Alla luce del ruolo da lei ricoperto nella commissione che a livello governativo ha messo in cantiere la legge sull'eterologa, quali resistenze ha rilevato?
«Gli eventi si sono sviluppati in tempi rapidissimi e sorprendenti. Era l'estate scorsa, ero in vacanza: sono stato chiamato in fretta e furia a Roma per predisporre, assieme ai miei colleghi, le direttive che sarebbero state dopo approvate dalle regioni, passaggio fondamentale per passare dalle parole ai fatti. In 10 giorni siamo riusciti a fare tutto. Finalmente c'era una precisa volontà politica che era stata latitante fino allora. La nostra regione è stata altrettanto solerte nel rendere il testo concretamente applicabile, decidendo di farsi carico delle spese sanitarie. Tutto ciò fino a un anno fa era impensabile».
Qual è il confine tra la professione e la missione? «Non esiste. Noi gioiamo dei successi dei nostri pazienti: ci danno la carica per andare avanti. Non è facile. Non sempre i numeri sono confortanti. Il mio gruppo è composto da 14 persone (dipendenti e collaboratori) tra medici, biologi, infermieri, tecnici e personale di segreteria. Siamo una grande famiglia. Operiamo con entusiasmo e nonostante il super - lavoro (un esempio di «pregresso»: 300 ore di straordinario annue e 85 giorni di ferie ancora da fruire), spinta e motivazione non sono mai venute meno. Garantiamo 6.500 prestazioni ambulatoriali annue che rappresentano il 40% delle attività complessive della ginecologia».
Come ci si sente ad avere il «potere» di creare una vita?

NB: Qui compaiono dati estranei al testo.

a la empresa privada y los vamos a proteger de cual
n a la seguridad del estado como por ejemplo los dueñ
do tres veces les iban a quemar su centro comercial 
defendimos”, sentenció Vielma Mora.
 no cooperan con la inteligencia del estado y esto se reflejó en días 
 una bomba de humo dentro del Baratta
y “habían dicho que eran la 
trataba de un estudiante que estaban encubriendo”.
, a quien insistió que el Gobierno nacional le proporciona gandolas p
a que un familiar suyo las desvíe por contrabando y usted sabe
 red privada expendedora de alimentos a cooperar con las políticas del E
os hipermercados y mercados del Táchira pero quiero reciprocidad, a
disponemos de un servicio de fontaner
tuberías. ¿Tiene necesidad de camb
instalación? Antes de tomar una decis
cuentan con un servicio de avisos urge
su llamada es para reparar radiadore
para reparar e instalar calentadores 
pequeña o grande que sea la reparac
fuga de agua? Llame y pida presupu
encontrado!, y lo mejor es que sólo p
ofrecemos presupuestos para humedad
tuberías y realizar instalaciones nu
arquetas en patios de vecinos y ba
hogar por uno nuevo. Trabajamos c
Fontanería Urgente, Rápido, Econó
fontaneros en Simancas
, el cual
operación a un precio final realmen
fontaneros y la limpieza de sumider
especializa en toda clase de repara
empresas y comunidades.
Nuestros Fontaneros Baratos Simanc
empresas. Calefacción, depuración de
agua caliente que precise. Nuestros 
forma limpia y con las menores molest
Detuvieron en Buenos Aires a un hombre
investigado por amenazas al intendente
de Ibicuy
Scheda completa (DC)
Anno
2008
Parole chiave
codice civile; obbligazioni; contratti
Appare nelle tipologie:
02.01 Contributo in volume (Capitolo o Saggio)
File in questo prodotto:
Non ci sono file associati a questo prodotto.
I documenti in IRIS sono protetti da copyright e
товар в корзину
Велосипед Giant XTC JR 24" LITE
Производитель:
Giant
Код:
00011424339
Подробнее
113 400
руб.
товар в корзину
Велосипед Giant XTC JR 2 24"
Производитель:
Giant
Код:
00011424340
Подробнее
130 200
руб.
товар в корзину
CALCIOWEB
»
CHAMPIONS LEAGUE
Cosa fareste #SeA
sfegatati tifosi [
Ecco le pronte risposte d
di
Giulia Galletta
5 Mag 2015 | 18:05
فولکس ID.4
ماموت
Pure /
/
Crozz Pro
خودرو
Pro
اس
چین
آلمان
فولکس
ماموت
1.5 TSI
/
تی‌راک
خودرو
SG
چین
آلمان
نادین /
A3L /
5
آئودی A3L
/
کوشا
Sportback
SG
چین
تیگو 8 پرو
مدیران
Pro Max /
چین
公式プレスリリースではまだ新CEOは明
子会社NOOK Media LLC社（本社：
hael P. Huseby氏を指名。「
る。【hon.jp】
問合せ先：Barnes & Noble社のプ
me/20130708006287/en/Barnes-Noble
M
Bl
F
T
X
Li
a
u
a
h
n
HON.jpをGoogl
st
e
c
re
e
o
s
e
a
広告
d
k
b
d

«Io aiuto le persone a superare gli ostacoli. A creare la vita ci pensa qualcun altro. Lo dico da laico. Non credo che un essere umano ne possa creare un altro. C'è qualcuno sopra di noi che lavora meglio».
Cos'è per lei la famiglia oggi?
«Non necessariamente una coppia tradizionale con un bambino. La vita non sempre va come si vuole: si può per vari motivi perdere un coniuge e i figli crescono bene comunque, se c'è l'amore. Ne sono convinto anche per esperienza personale: ho divorziato, i ragazzi sono rimasti con me e sono due persone serene, in regola con gli studi, che sanno amare. La famiglia è convivenza, rispetto, amore, condivisione. Non sempre il matrimonio è garanzia di tutto ciò».
Quale consiglio alle coppie che desiderano un figlio, ma aspettano il momento giusto?
«Non mi permetto di giudicare chi ci arriva in età «avanzata». Consiglio le giovani donne di valutare l'opportunità di congelare gli ovociti in vista di una futura maternità».
Qual è il successo di cui è più orgoglioso?
«Essere la prima regione ad aver equiparato le donne con patologie oncologiche con buona prognosi di guarigione a quelle con problemi di infertilità. È l'unico modo per accedere ai percorsi di fecondazione assistita, indispensabili per prelevare, quando si è ancora in tempo, gli ovociti che verrebbero distrutti dalle terapie oncologiche. Poter preservare la fertilità dà loro una forza maggiore nell'affrontare le cure. Purtroppo, l'età di queste pazienti è sempre più bassa: 20-31 anni».